Supplied text:
3 Mistakes that Determined Type 3 Moms Make

How to be there for your children—while still getting things done.

Your challenge this week will make your family happier.

As a Type 3 mom, you’re a powerhouse who can get a lot done. But if your big energy gets out of balance, you can cause your children more stress than you realize.

In this episode, Carol and Anne give Type 3 moms simple tips to get things done while still making sure your children have what they need.

This week’s Parenting Practice

Choose one (just one!) of the three mistakes that Carol and Anne share in this episode. Which one of these tendencies is not serving you or your family best? Take it as your challenge to bring that tendency back into balance—both for your sake and your family’s.

Transcript of podcast episode

Carol: “Oh my goodness, this woman never stops. Do they even pay attention to us?”

Welcome to The Child Whisperer Podcast. I’m your host Carol Tuttle, author of the best selling parenting book, The Child Whisperer. I’m with my co-host, Anne Tuttle Brown.

This is our third podcast in this series we’re calling, “Mistakes Each Type of Mother Makes.” And again to just give you a disclaimer: you’re not consciously making these mistakes, yet you have certain tendencies that can get the best of you, that will get the best of your family, if you’re not aware how to manage them because you don’t have a family of your same Type, and you also can create dysfunctional habits and tendencies with things that are truly your gifts. So the more awareness you have, the more you can manage it to create successful outcomes. We are now talking about Type 3. This is my space, and I’m here to say that I’ve made every one of them. I’ve made every mistake.

Anne: Yes she has. I’m just kidding.

Carol: I have a child sitting here with me that will reinforce that fact. Yet it would have been amazing if I had had this information that I could have prevented it. And so learn today so that you can make different choices and prevent unnecessary side effects with your children’s experience with you. Okay, Anne, you tell us the first one. What was the first mistake I made?

Anne: Let’s review Type 3 energy: push forward, active, reactive, dynamic, swift-moving energy.

Carol: Would you say that’s me?

Anne: Yes, 100%. Type 3s are very result-oriented, result-driven, and the tendency can be to get so focused on that result that you just, kind of, bulldoze everything that’s in your way towards the result, focus more on your doing than on everyone’s wellness and being.

Aim of the task: What does the podcast page call the series that this episode belongs to? Rely only on the podcast page for these answers.

Raw records:
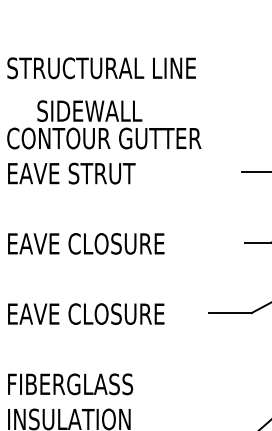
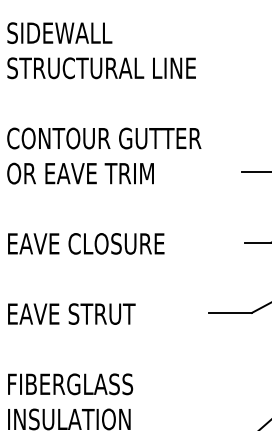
text at (89, 110) position: (89, 110) -> (59, 32)
text at (80, 173): EAVE STRUT -> OR EAVE TRIM
text at (116, 313): EAVE CLOSURE -> EAVE STRUT
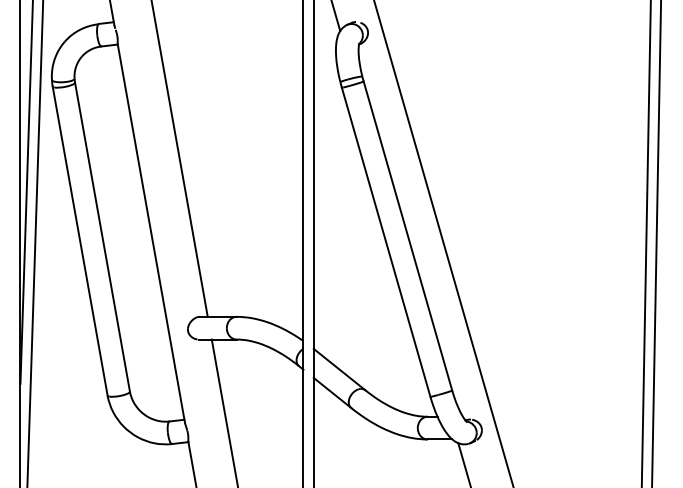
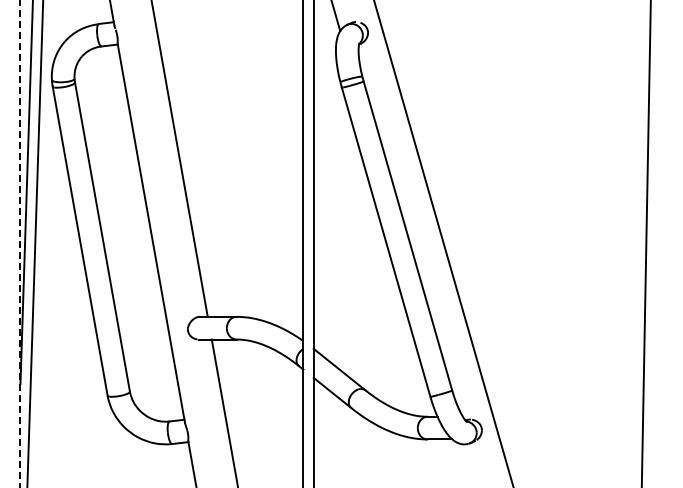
line at (20, 243): solid -> dashed
line at (656, 243): present -> none
line at (464, 463): present -> none
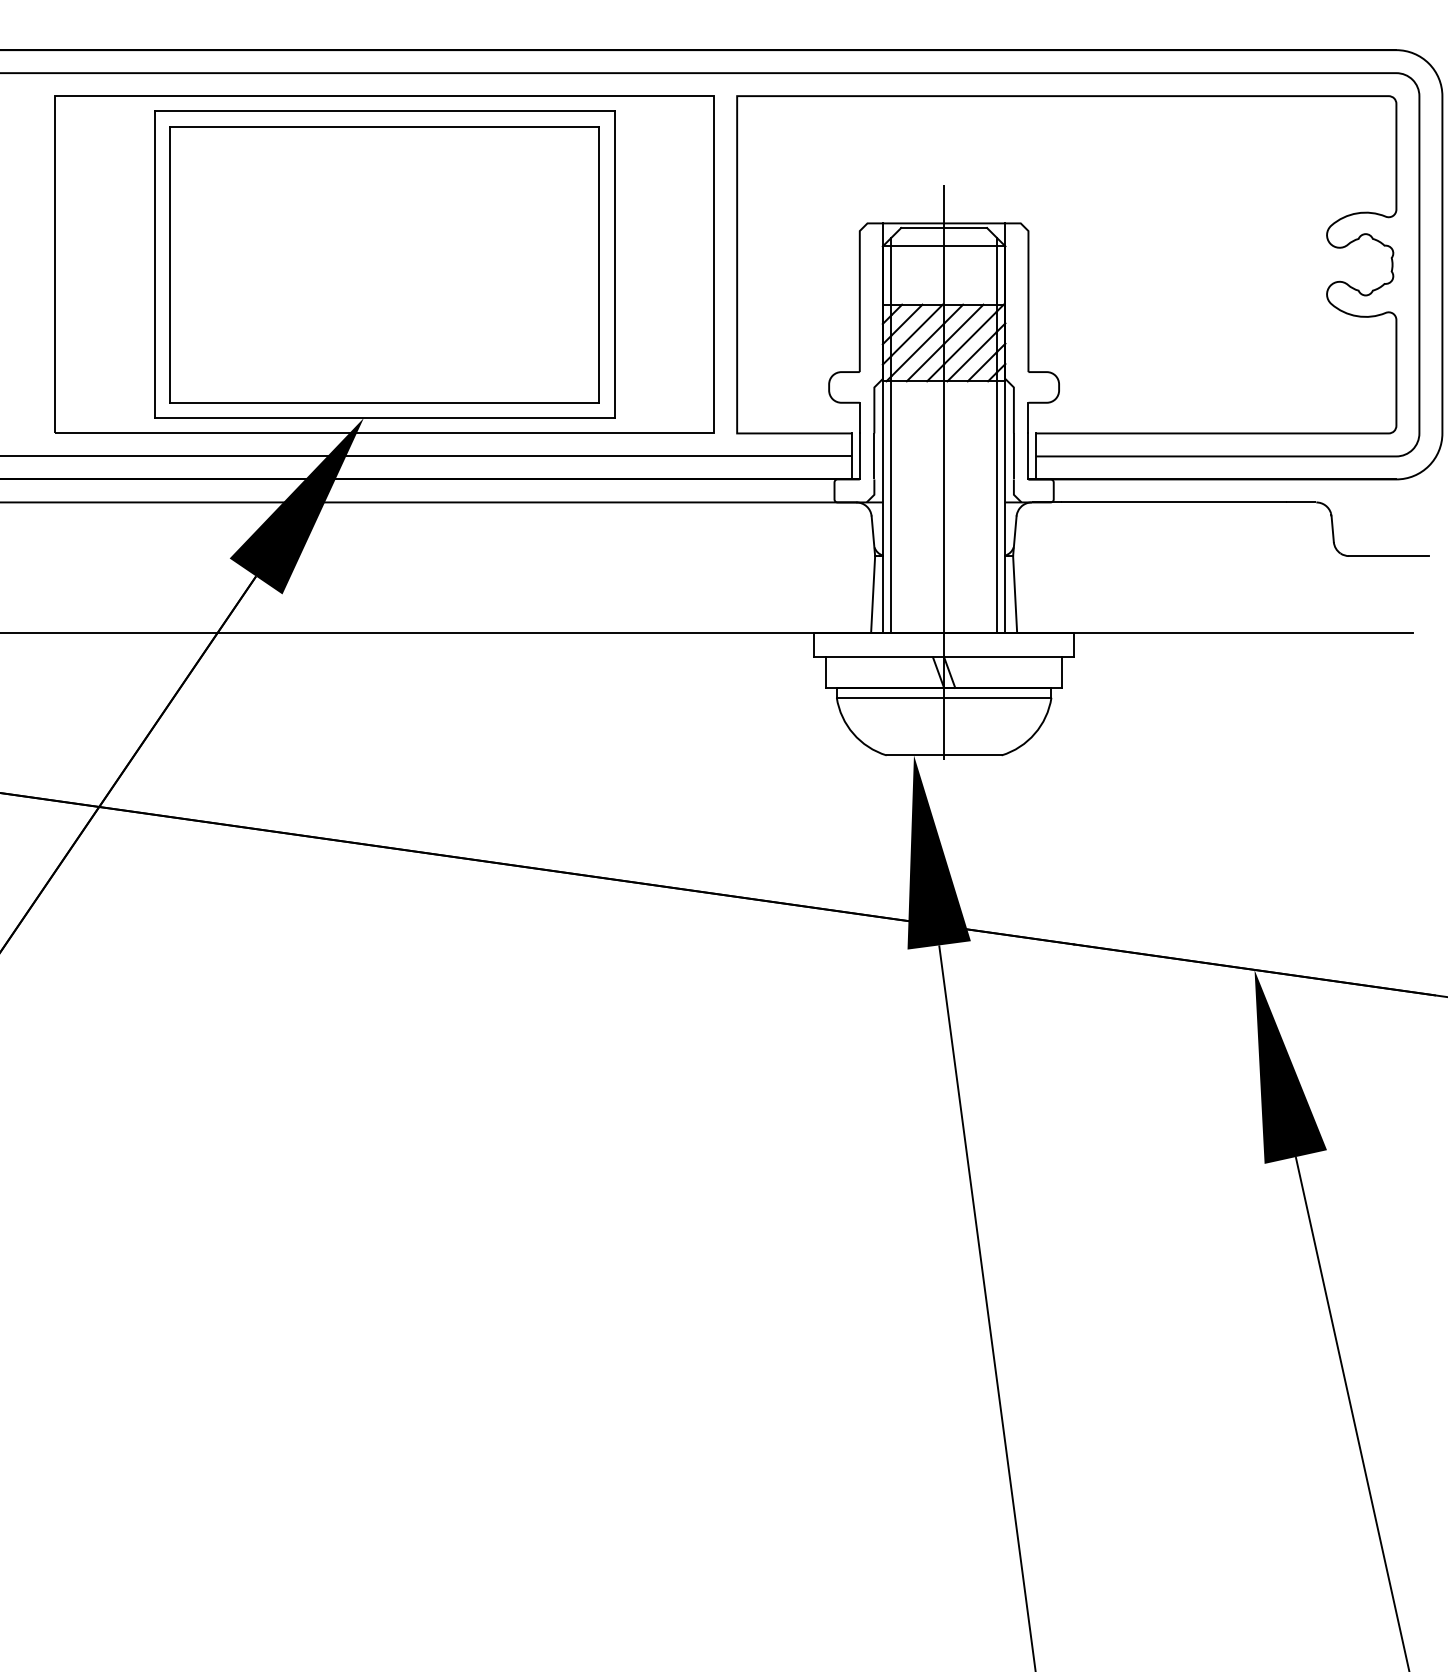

Exercise response: Mistakes Each Type of Mother Makes